WHAT IS BEING ASKED » All entries should be output exactly as they stand.

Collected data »
━━━

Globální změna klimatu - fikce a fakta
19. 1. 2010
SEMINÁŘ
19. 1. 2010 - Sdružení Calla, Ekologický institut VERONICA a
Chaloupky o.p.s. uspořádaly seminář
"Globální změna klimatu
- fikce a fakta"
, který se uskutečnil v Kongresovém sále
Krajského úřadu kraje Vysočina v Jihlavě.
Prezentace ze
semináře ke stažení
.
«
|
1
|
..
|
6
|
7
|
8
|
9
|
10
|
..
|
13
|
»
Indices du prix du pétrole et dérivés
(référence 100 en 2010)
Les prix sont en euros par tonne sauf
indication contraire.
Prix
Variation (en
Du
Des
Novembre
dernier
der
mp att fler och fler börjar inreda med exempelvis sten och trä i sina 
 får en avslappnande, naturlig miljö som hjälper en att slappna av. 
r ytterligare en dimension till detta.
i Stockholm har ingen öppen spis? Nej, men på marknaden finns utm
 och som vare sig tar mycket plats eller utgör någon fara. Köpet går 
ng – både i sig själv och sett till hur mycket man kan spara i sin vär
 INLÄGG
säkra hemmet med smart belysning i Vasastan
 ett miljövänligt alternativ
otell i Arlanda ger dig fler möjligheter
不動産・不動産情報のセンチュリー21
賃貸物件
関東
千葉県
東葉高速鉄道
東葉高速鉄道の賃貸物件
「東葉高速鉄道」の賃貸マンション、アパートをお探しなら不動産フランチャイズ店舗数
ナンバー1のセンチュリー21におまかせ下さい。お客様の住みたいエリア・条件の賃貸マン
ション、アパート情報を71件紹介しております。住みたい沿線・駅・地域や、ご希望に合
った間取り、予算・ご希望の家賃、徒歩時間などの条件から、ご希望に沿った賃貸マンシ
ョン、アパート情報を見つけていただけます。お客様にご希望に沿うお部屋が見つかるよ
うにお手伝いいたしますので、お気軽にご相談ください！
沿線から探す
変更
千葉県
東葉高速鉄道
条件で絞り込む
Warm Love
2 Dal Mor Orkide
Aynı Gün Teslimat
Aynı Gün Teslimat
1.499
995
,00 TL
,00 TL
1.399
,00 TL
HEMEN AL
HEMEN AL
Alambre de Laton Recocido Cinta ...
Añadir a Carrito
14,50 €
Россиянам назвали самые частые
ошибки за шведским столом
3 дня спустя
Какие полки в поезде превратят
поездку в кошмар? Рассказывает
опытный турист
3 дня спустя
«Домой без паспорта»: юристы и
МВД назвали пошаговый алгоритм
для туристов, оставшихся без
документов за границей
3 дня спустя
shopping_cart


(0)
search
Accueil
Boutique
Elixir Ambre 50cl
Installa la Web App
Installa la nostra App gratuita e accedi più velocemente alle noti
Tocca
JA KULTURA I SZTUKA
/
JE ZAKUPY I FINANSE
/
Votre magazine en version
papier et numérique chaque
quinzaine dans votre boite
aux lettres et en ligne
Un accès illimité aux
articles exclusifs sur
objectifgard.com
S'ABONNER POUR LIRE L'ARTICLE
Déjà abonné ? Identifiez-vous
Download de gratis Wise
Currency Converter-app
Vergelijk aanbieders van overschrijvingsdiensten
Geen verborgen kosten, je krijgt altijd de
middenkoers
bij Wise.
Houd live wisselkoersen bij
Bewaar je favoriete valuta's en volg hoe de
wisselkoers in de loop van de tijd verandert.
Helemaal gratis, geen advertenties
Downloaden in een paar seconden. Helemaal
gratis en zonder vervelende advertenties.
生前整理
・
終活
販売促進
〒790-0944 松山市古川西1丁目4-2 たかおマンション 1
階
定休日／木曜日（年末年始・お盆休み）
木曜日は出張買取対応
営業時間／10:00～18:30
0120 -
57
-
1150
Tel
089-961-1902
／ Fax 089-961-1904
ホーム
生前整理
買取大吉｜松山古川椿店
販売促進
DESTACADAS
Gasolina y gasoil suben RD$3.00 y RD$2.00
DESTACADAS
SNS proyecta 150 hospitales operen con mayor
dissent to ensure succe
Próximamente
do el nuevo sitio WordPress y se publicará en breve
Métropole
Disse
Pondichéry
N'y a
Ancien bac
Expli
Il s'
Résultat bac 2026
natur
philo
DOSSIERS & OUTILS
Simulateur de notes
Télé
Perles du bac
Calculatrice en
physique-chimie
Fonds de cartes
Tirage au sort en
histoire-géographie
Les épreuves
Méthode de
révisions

━━━

COMPLETED TASK »
Globální změna klimatu - fikce a fakta
19. 1. 2010
SEMINÁŘ
19. 1. 2010 - Sdružení Calla, Ekologický institut VERONICA a
Chaloupky o.p.s. uspořádaly seminář
"Globální změna klimatu
- fikce a fakta"
, který se uskutečnil v Kongresovém sále
Krajského úřadu kraje Vysočina v Jihlavě.
Prezentace ze
semináře ke stažení
.
«
|
1
|
..
|
6
|
7
|
8
|
9
|
10
|
..
|
13
|
»
Indices du prix du pétrole et dérivés
(référence 100 en 2010)
Les prix sont en euros par tonne sauf
indication contraire.
Prix
Variation (en
Du
Des
Novembre
dernier
der
mp att fler och fler börjar inreda med exempelvis sten och trä i sina 
 får en avslappnande, naturlig miljö som hjälper en att slappna av. 
r ytterligare en dimension till detta.
i Stockholm har ingen öppen spis? Nej, men på marknaden finns utm
 och som vare sig tar mycket plats eller utgör någon fara. Köpet går 
ng – både i sig själv och sett till hur mycket man kan spara i sin vär
 INLÄGG
säkra hemmet med smart belysning i Vasastan
 ett miljövänligt alternativ
otell i Arlanda ger dig fler möjligheter
不動産・不動産情報のセンチュリー21
賃貸物件
関東
千葉県
東葉高速鉄道
東葉高速鉄道の賃貸物件
「東葉高速鉄道」の賃貸マンション、アパートをお探しなら不動産フランチャイズ店舗数
ナンバー1のセンチュリー21におまかせ下さい。お客様の住みたいエリア・条件の賃貸マン
ション、アパート情報を71件紹介しております。住みたい沿線・駅・地域や、ご希望に合
った間取り、予算・ご希望の家賃、徒歩時間などの条件から、ご希望に沿った賃貸マンシ
ョン、アパート情報を見つけていただけます。お客様にご希望に沿うお部屋が見つかるよ
うにお手伝いいたしますので、お気軽にご相談ください！
沿線から探す
変更
千葉県
東葉高速鉄道
条件で絞り込む
Warm Love
2 Dal Mor Orkide
Aynı Gün Teslimat
Aynı Gün Teslimat
1.499
995
,00 TL
,00 TL
1.399
,00 TL
HEMEN AL
HEMEN AL
Alambre de Laton Recocido Cinta ...
Añadir a Carrito
14,50 €
Россиянам назвали самые частые
ошибки за шведским столом
3 дня спустя
Какие полки в поезде превратят
поездку в кошмар? Рассказывает
опытный турист
3 дня спустя
«Домой без паспорта»: юристы и
МВД назвали пошаговый алгоритм
для туристов, оставшихся без
документов за границей
3 дня спустя
shopping_cart


(0)
search
Accueil
Boutique
Elixir Ambre 50cl
Installa la Web App
Installa la nostra App gratuita e accedi più velocemente alle noti
Tocca
JA KULTURA I SZTUKA
/
JE ZAKUPY I FINANSE
/
Votre magazine en version
papier et numérique chaque
quinzaine dans votre boite
aux lettres et en ligne
Un accès illimité aux
articles exclusifs sur
objectifgard.com
S'ABONNER POUR LIRE L'ARTICLE
Déjà abonné ? Identifiez-vous
Download de gratis Wise
Currency Converter-app
Vergelijk aanbieders van overschrijvingsdiensten
Geen verborgen kosten, je krijgt altijd de
middenkoers
bij Wise.
Houd live wisselkoersen bij
Bewaar je favoriete valuta's en volg hoe de
wisselkoers in de loop van de tijd verandert.
Helemaal gratis, geen advertenties
Downloaden in een paar seconden. Helemaal
gratis en zonder vervelende advertenties.
生前整理
・
終活
販売促進
〒790-0944 松山市古川西1丁目4-2 たかおマンション 1
階
定休日／木曜日（年末年始・お盆休み）
木曜日は出張買取対応
営業時間／10:00～18:30
0120 -
57
-
1150
Tel
089-961-1902
／ Fax 089-961-1904
ホーム
生前整理
買取大吉｜松山古川椿店
販売促進
DESTACADAS
Gasolina y gasoil suben RD$3.00 y RD$2.00
DESTACADAS
SNS proyecta 150 hospitales operen con mayor
dissent to ensure succe
Próximamente
do el nuevo sitio WordPress y se publicará en breve
Métropole
Disse
Pondichéry
N'y a
Ancien bac
Expli
Il s'
Résultat bac 2026
natur
philo
DOSSIERS & OUTILS
Simulateur de notes
Télé
Perles du bac
Calculatrice en
physique-chimie
Fonds de cartes
Tirage au sort en
histoire-géographie
Les épreuves
Méthode de
révisions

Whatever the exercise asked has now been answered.